Roma – Sempre più spesso la grande comunicazione passa su internet. Alla faccia dei teorici dell’information overload che da anni ci raccontano come la grande debolezza della rete sia l’eccesso informativo e la nostra supposta incapacità di scremare le informazioni utili da quelle che invece non lo sono, non passa giorno che non ci vengano fornite prove dell’efficienza e della velocità di Internet nell’essere filo di trasmissione delle notizie. Specie quando il loro numero tende ad essere improvviso ed enorme. La recente tragedia del sud-est asiatico ne è stata una prova lampante.
Non si tratta di sancire una qualche forma di superiorità di un media rispetto agli altri: non è interessante e non ha forse nemmeno troppo senso farlo. Cio’ che invece è utile sottolineare è che spesso, se ben utilizzata, la “grande conversazione”, vale a dire la trasmissione di quel grande gomitolo di sensazioni che non separano la notizia dal commento, il sentimento dalla asettica informazione, è diventata la forma di comunicazione per noi più interessante.

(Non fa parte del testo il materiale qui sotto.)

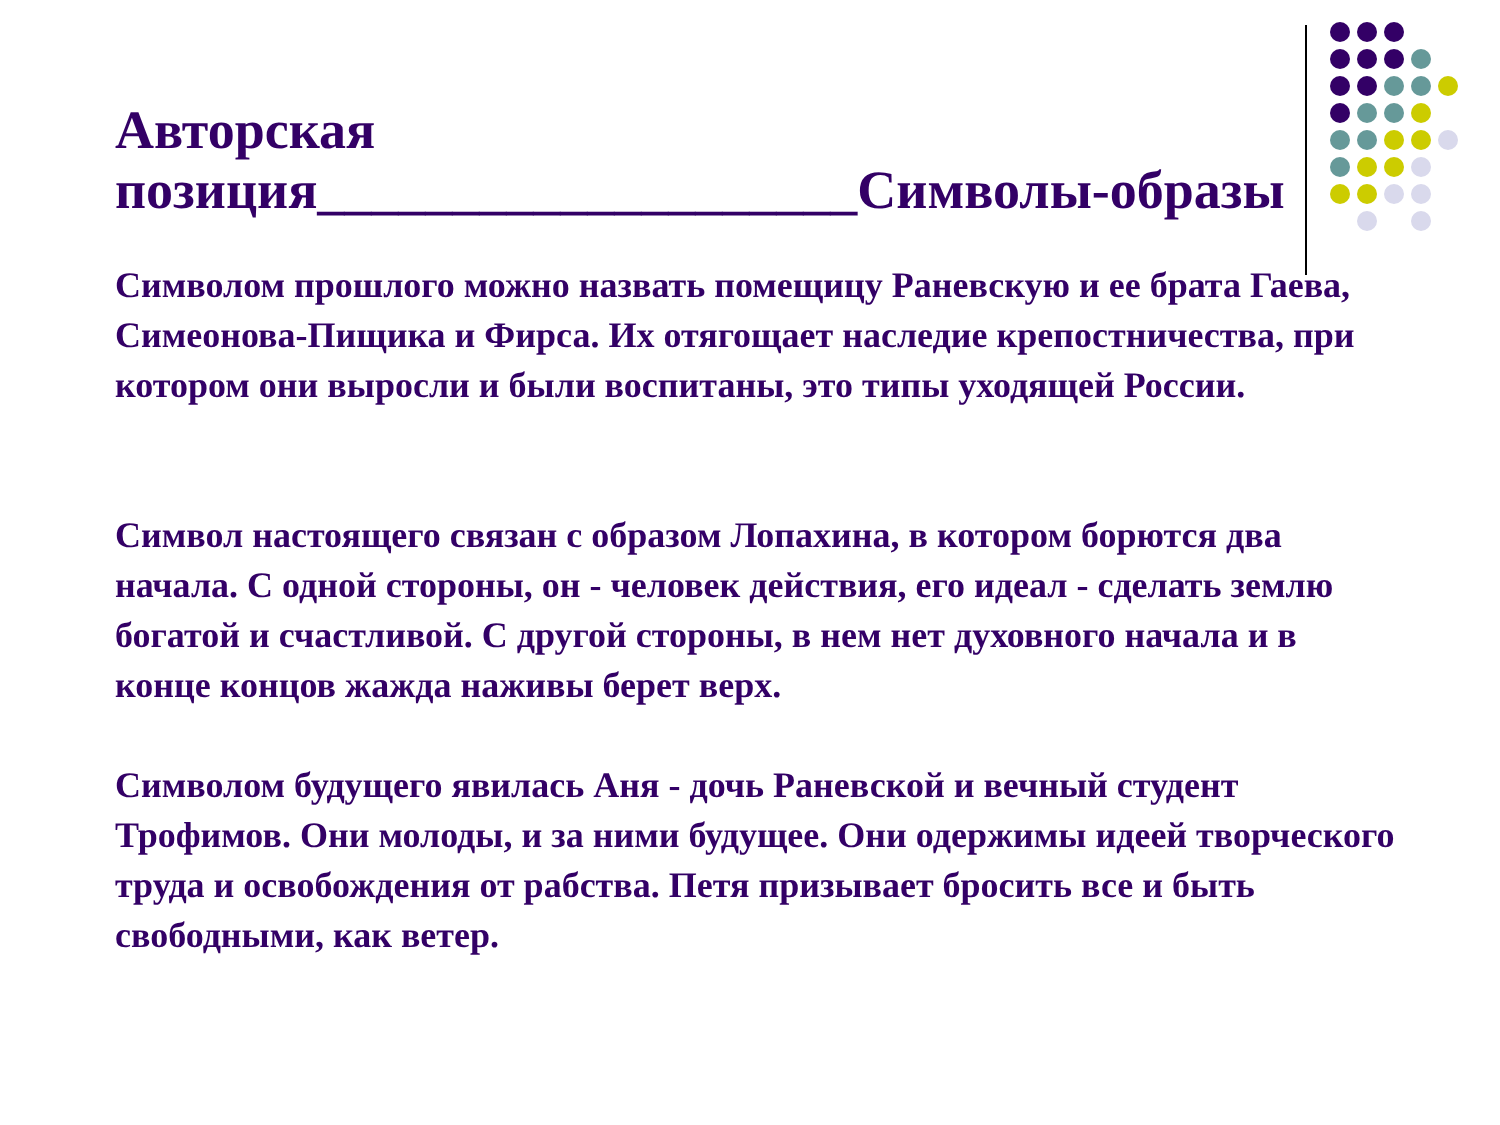Авторская позиция____________________Символы-образы
Символом прошлого можно назвать помещицу Раневскую и ее брата Гаева, Симеонова-Пищика и Фирса. Их отягощает наследие крепостничества, при котором они выросли и были воспитаны, это типы уходящей России.
Символ настоящего связан с образом Лопахина, в котором борются два начала. С одной стороны, он - человек действия, его идеал - сделать землю богатой и счастливой. С другой стороны, в нем нет духовного начала и в конце концов жажда наживы берет верх.
Символом будущего явилась Аня - дочь Раневской и вечный студент Трофимов. Они молоды, и за ними будущее. Они одержимы идеей творческого труда и освобождения от рабства. Петя призывает бросить все и быть свободными, как ветер.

Un solo esempio che è stato sotto i nostri occhi nelle prime caotiche giornate dopo lo sconvolgente terremoto a Sumatra. A migliaia di chilometri di distanza, in un paese -l’Italia – tutto sommato poco coinvolto dalla immane tragedia, i siti web di alcuni giornali, primariamente quello di Repubblica.it (che forse ha interpretato , anche tecnicamente, l’idea nella maniera migliore), hanno aperto una bacheca elettronica nella quale cittadini coinvolti dal cataclisma hanno potuto postare direttamente o chiedere informazioni sui propri cari dispersi. Abbiamo così potuto osservare l’accesso diretto ai media, seppur filtrato da una qualche moderazione giornalistica, della gente comune che a qualche titolo ha iniziato a partecipare al processo informativo professionale non più nella forma solita di testimone intervistato ma in quella più utile di fonte informativa diretta.

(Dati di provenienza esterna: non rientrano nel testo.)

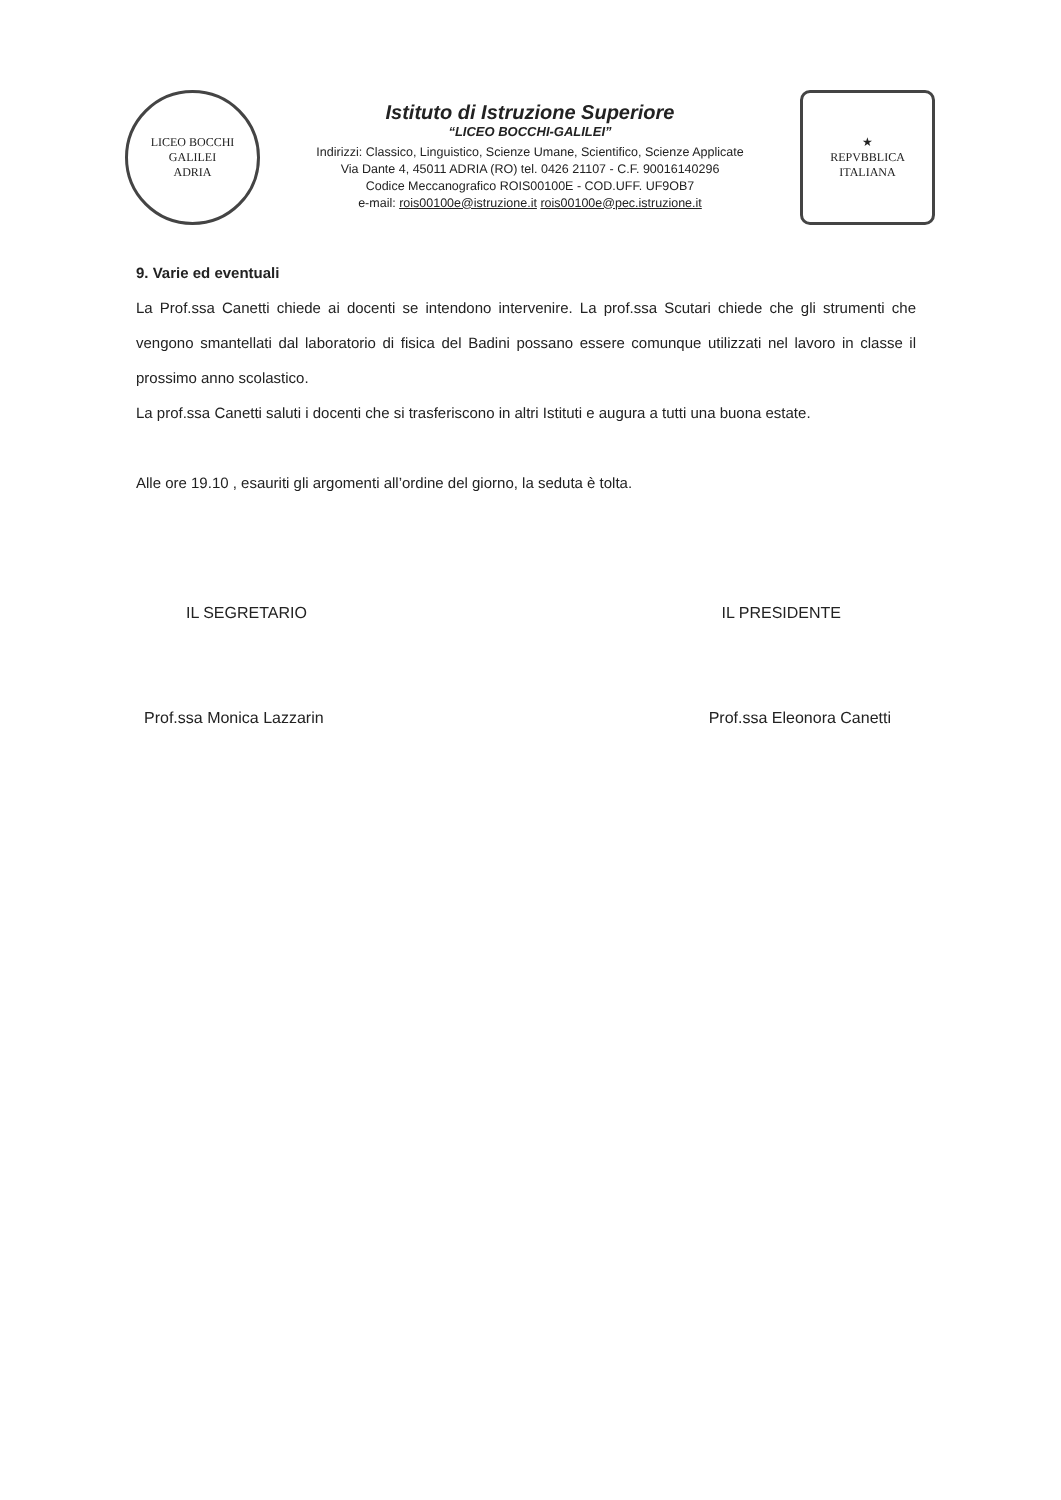LICEO BOCCHI GALILEI
ADRIA
Istituto di Istruzione Superiore
“LICEO BOCCHI-GALILEI”
Indirizzi: Classico, Linguistico, Scienze Umane, Scientifico, Scienze Applicate
Via Dante 4, 45011 ADRIA (RO) tel. 0426 21107 - C.F. 90016140296
Codice Meccanografico ROIS00100E - COD.UFF. UF9OB7
e-mail: rois00100e@istruzione.it rois00100e@pec.istruzione.it
★
REPVBBLICA ITALIANA
9. Varie ed eventuali
La Prof.ssa Canetti chiede ai docenti se intendono intervenire. La prof.ssa Scutari chiede che gli strumenti che vengono smantellati dal laboratorio di fisica del Badini possano essere comunque utilizzati nel lavoro in classe il prossimo anno scolastico.
La prof.ssa Canetti saluti i docenti che si trasferiscono in altri Istituti e augura a tutti una buona estate.
Alle ore 19.10 , esauriti gli argomenti all’ordine del giorno, la seduta è tolta.
IL SEGRETARIO IL PRESIDENTE
Prof.ssa Monica Lazzarin Prof.ssa Eleonora Canetti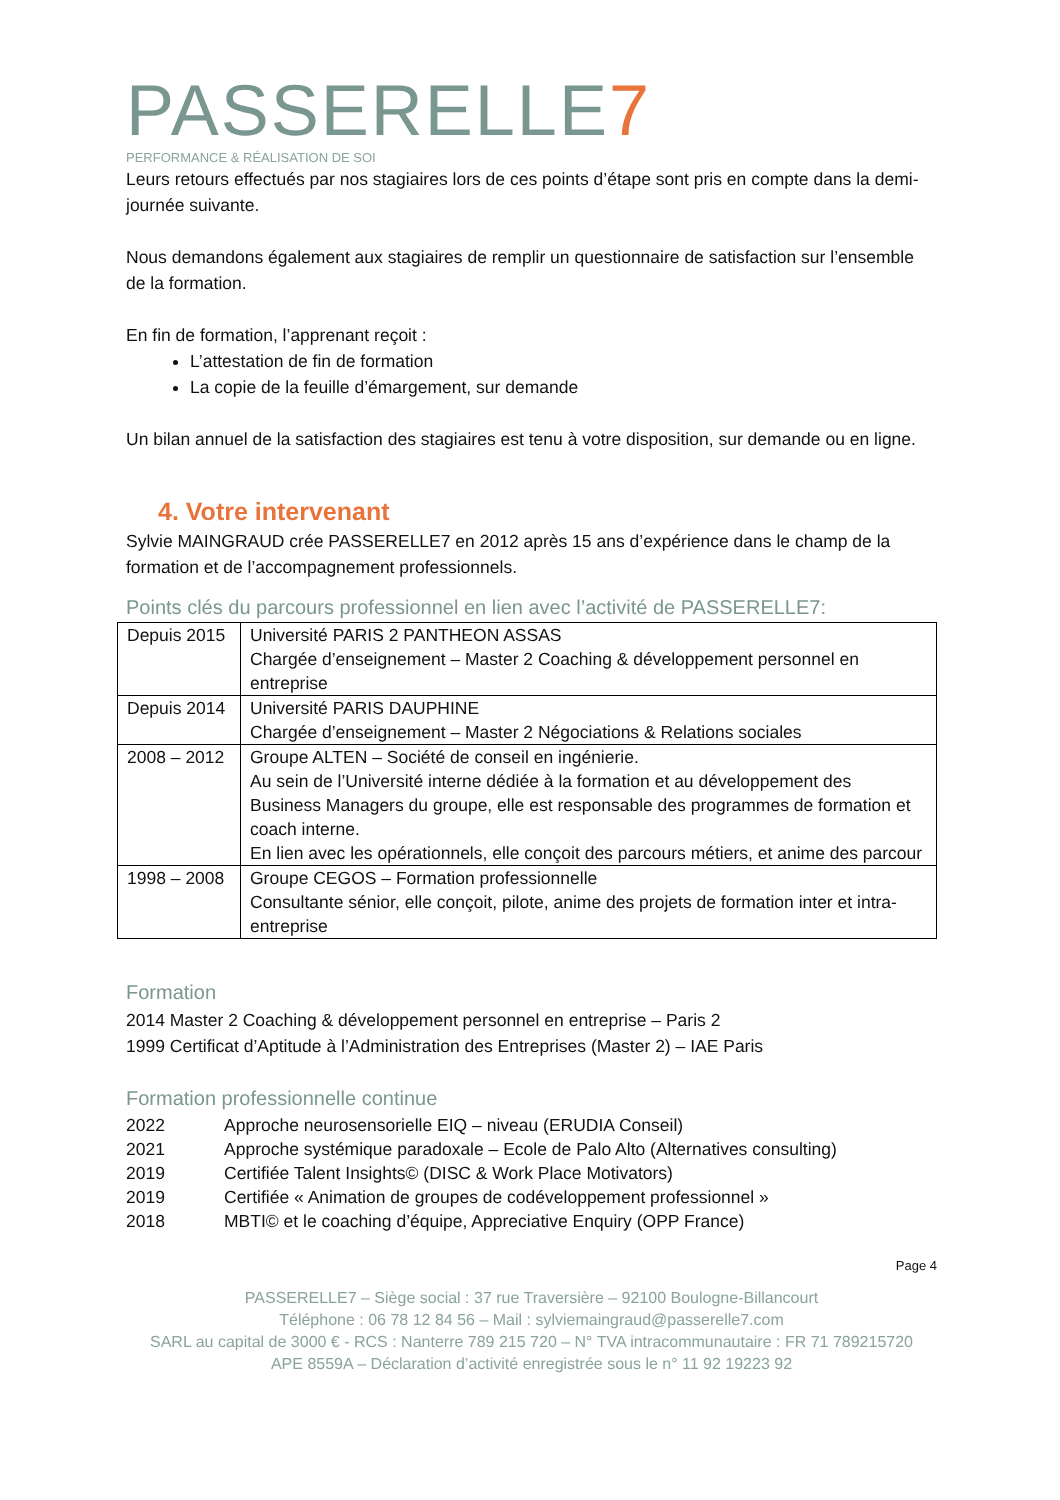PASSERELLE7
PERFORMANCE & RÉALISATION DE SOI
Leurs retours effectués par nos stagiaires lors de ces points d’étape sont pris en compte dans la demi-journée suivante.
Nous demandons également aux stagiaires de remplir un questionnaire de satisfaction sur l’ensemble de la formation.
En fin de formation, l’apprenant reçoit :
L’attestation de fin de formation
La copie de la feuille d’émargement, sur demande
Un bilan annuel de la satisfaction des stagiaires est tenu à votre disposition, sur demande ou en ligne.
4. Votre intervenant
Sylvie MAINGRAUD crée PASSERELLE7 en 2012 après 15 ans d’expérience dans le champ de la formation et de l’accompagnement professionnels.
Points clés du parcours professionnel en lien avec l’activité de PASSERELLE7:
| Depuis 2015 | Université PARIS 2 PANTHEON ASSAS Chargée d’enseignement – Master 2 Coaching & développement personnel en entreprise |
| Depuis 2014 | Université PARIS DAUPHINE Chargée d’enseignement – Master 2 Négociations & Relations sociales |
| 2008 – 2012 | Groupe ALTEN – Société de conseil en ingénierie. Au sein de l’Université interne dédiée à la formation et au développement des Business Managers du groupe, elle est responsable des programmes de formation et coach interne. En lien avec les opérationnels, elle conçoit des parcours métiers, et anime des parcour |
| 1998 – 2008 | Groupe CEGOS – Formation professionnelle Consultante sénior, elle conçoit, pilote, anime des projets de formation inter et intra-entreprise |
Formation
2014 Master 2 Coaching & développement personnel en entreprise – Paris 2
1999 Certificat d’Aptitude à l’Administration des Entreprises (Master 2) – IAE Paris
Formation professionnelle continue
| 2022 | Approche neurosensorielle EIQ – niveau (ERUDIA Conseil) |
| 2021 | Approche systémique paradoxale – Ecole de Palo Alto (Alternatives consulting) |
| 2019 | Certifiée Talent Insights© (DISC & Work Place Motivators) |
| 2019 | Certifiée « Animation de groupes de codéveloppement professionnel » |
| 2018 | MBTI© et le coaching d’équipe, Appreciative Enquiry (OPP France) |
Page 4
PASSERELLE7 – Siège social : 37 rue Traversière – 92100 Boulogne-Billancourt
Téléphone : 06 78 12 84 56 – Mail : sylviemaingraud@passerelle7.com
SARL au capital de 3000 € - RCS : Nanterre 789 215 720 – N° TVA intracommunautaire : FR 71 789215720
APE 8559A – Déclaration d’activité enregistrée sous le n° 11 92 19223 92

Mentre sulla Internet dei weblog, delle liste di discussione e dei siti web personali, sulle pagine di servizi di sharing fotografico come flickr , si ribaltava la solita grande massa di informazioni immagini e testimonianze, la cui portata e velocità ben conosciamo fin dai tempi dell’11 settembre 2001, l’episodio appena descritto sancisce invece la presa di coscienza da parte dell’informazione professionale di una capacità delle singole persone di essere loro stesse creatrici di notizie.

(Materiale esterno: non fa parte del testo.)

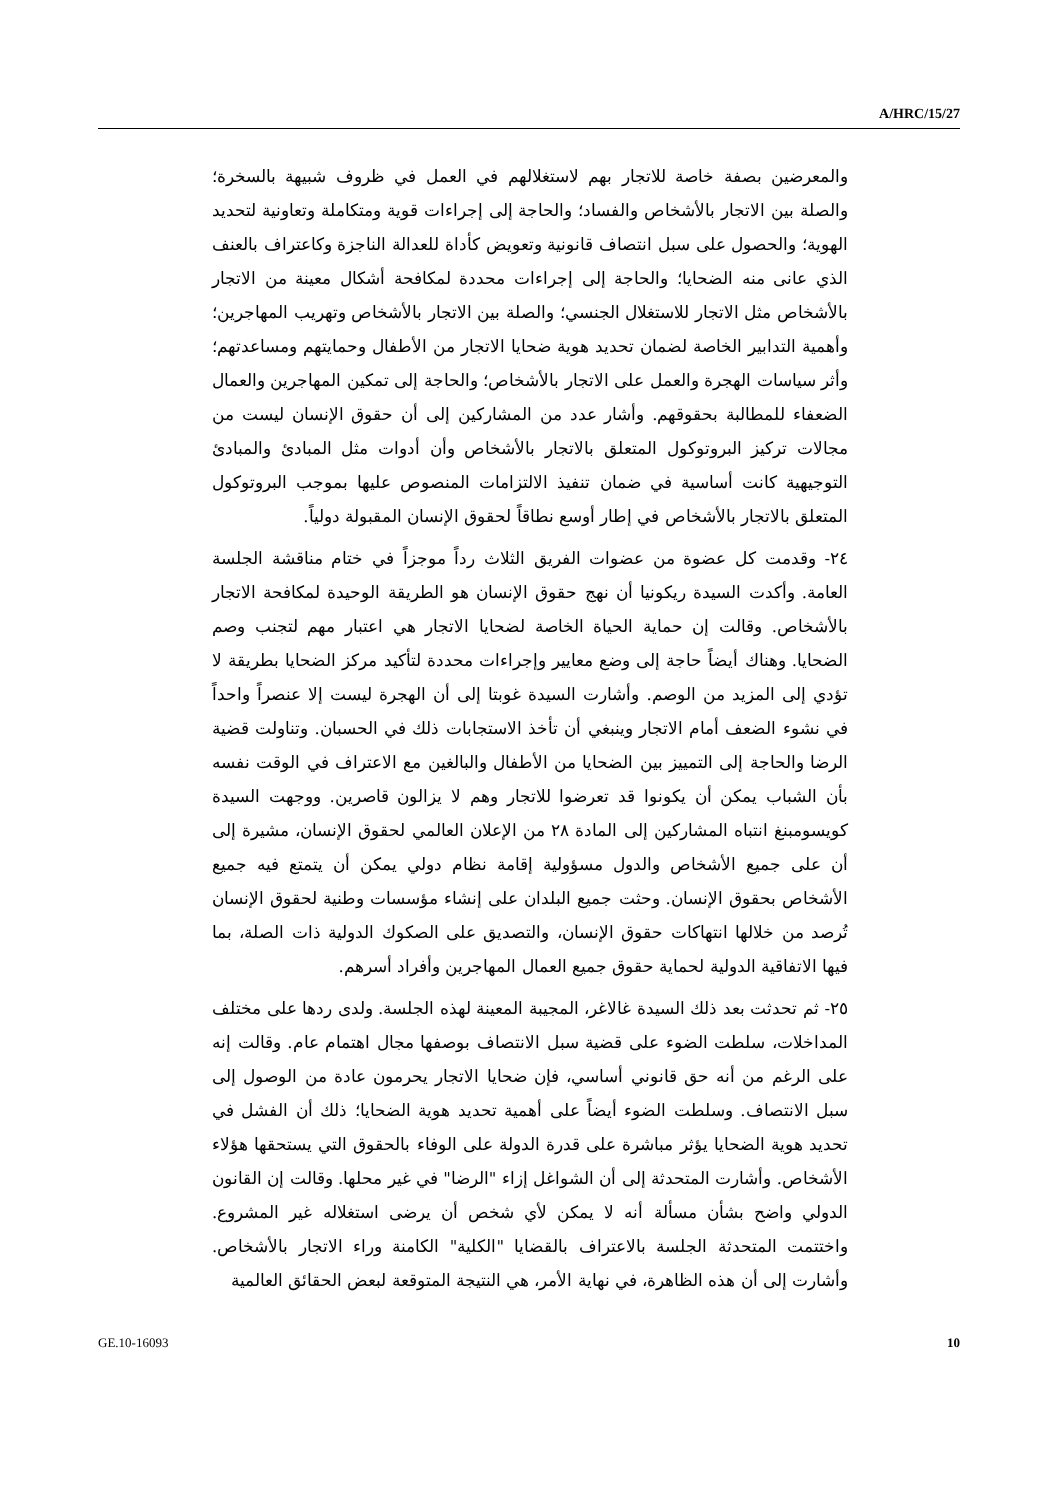A/HRC/15/27
والمعرضين بصفة خاصة للاتجار بهم لاستغلالهم في العمل في ظروف شبيهة بالسخرة؛ والصلة بين الاتجار بالأشخاص والفساد؛ والحاجة إلى إجراءات قوية ومتكاملة وتعاونية لتحديد الهوية؛ والحصول على سبل انتصاف قانونية وتعويض كأداة للعدالة الناجزة وكاعتراف بالعنف الذي عانى منه الضحايا؛ والحاجة إلى إجراءات محددة لمكافحة أشكال معينة من الاتجار بالأشخاص مثل الاتجار للاستغلال الجنسي؛ والصلة بين الاتجار بالأشخاص وتهريب المهاجرين؛ وأهمية التدابير الخاصة لضمان تحديد هوية ضحايا الاتجار من الأطفال وحمايتهم ومساعدتهم؛ وأثر سياسات الهجرة والعمل على الاتجار بالأشخاص؛ والحاجة إلى تمكين المهاجرين والعمال الضعفاء للمطالبة بحقوقهم. وأشار عدد من المشاركين إلى أن حقوق الإنسان ليست من مجالات تركيز البروتوكول المتعلق بالاتجار بالأشخاص وأن أدوات مثل المبادئ والمبادئ التوجيهية كانت أساسية في ضمان تنفيذ الالتزامات المنصوص عليها بموجب البروتوكول المتعلق بالاتجار بالأشخاص في إطار أوسع نطاقاً لحقوق الإنسان المقبولة دولياً.
٢٤- وقدمت كل عضوة من عضوات الفريق الثلاث رداً موجزاً في ختام مناقشة الجلسة العامة. وأكدت السيدة ريكونيا أن نهج حقوق الإنسان هو الطريقة الوحيدة لمكافحة الاتجار بالأشخاص. وقالت إن حماية الحياة الخاصة لضحايا الاتجار هي اعتبار مهم لتجنب وصم الضحايا. وهناك أيضاً حاجة إلى وضع معايير وإجراءات محددة لتأكيد مركز الضحايا بطريقة لا تؤدي إلى المزيد من الوصم. وأشارت السيدة غوبتا إلى أن الهجرة ليست إلا عنصراً واحداً في نشوء الضعف أمام الاتجار وينبغي أن تأخذ الاستجابات ذلك في الحسبان. وتناولت قضية الرضا والحاجة إلى التمييز بين الضحايا من الأطفال والبالغين مع الاعتراف في الوقت نفسه بأن الشباب يمكن أن يكونوا قد تعرضوا للاتجار وهم لا يزالون قاصرين. ووجهت السيدة كويسومبنغ انتباه المشاركين إلى المادة ٢٨ من الإعلان العالمي لحقوق الإنسان، مشيرة إلى أن على جميع الأشخاص والدول مسؤولية إقامة نظام دولي يمكن أن يتمتع فيه جميع الأشخاص بحقوق الإنسان. وحثت جميع البلدان على إنشاء مؤسسات وطنية لحقوق الإنسان تُرصد من خلالها انتهاكات حقوق الإنسان، والتصديق على الصكوك الدولية ذات الصلة، بما فيها الاتفاقية الدولية لحماية حقوق جميع العمال المهاجرين وأفراد أسرهم.
٢٥- ثم تحدثت بعد ذلك السيدة غالاغر، المجيبة المعينة لهذه الجلسة. ولدى ردها على مختلف المداخلات، سلطت الضوء على قضية سبل الانتصاف بوصفها مجال اهتمام عام. وقالت إنه على الرغم من أنه حق قانوني أساسي، فإن ضحايا الاتجار يحرمون عادة من الوصول إلى سبل الانتصاف. وسلطت الضوء أيضاً على أهمية تحديد هوية الضحايا؛ ذلك أن الفشل في تحديد هوية الضحايا يؤثر مباشرة على قدرة الدولة على الوفاء بالحقوق التي يستحقها هؤلاء الأشخاص. وأشارت المتحدثة إلى أن الشواغل إزاء "الرضا" في غير محلها. وقالت إن القانون الدولي واضح بشأن مسألة أنه لا يمكن لأي شخص أن يرضى استغلاله غير المشروع. واختتمت المتحدثة الجلسة بالاعتراف بالقضايا "الكلية" الكامنة وراء الاتجار بالأشخاص. وأشارت إلى أن هذه الظاهرة، في نهاية الأمر، هي النتيجة المتوقعة لبعض الحقائق العالمية
GE.10-16093 10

Si tratta in fondo di una maniera per ridurre le distanze fra giornalismo e lettori. Benché sia abbastanza ovvio che in situazioni del genere i grandi media hanno un interesse individuale a sfruttare canali informativi a loro preclusi dalle oggettive difficoltà di comunicazione, è anche vero che fino a poco tempo fa l’utilizzo di simili fonti veniva costantemente rifiutato dai grandi media come un elemento in grado di ledere la identità ed il ruolo centrale del giornalista. Simili steccati sembrano oggi un po’ meno saldi di un tempo. E’ ormai esperienza quotidiana, ai tempi di Internet, il fatto che molta informazione, nel momento stesso nel quale viene impacchettata ed organizzata dai quotidiani o dalle televisioni per il proprio immenso pubblico, risieda già da ore in rete a disposizione di tutti. I filmati amatoriali dello tsunami mille volte trasmessi dalle TV, le sconvolgenti immagini satellitari delle coste indonesiane prima e dopo la grande onda, perfino i dati tecnici del sisma (di qualsiasi sisma del pianeta) affluiscono su Internet molto prima che nelle redazioni del giornali.
Da quando esiste la rete è la notizia stessa che piano piano è diventata il centro del processo informativo, il giornalista lo è invece diventato forzatamente ogni giorno un poco meno. Comprenderlo ed accettarlo, come hanno fatto a Repubblica (e un po’ in tutto il mondo) in questi giorni, anche se per ora solo in situazioni estreme e drammatiche, è tutto sommato una bella notizia.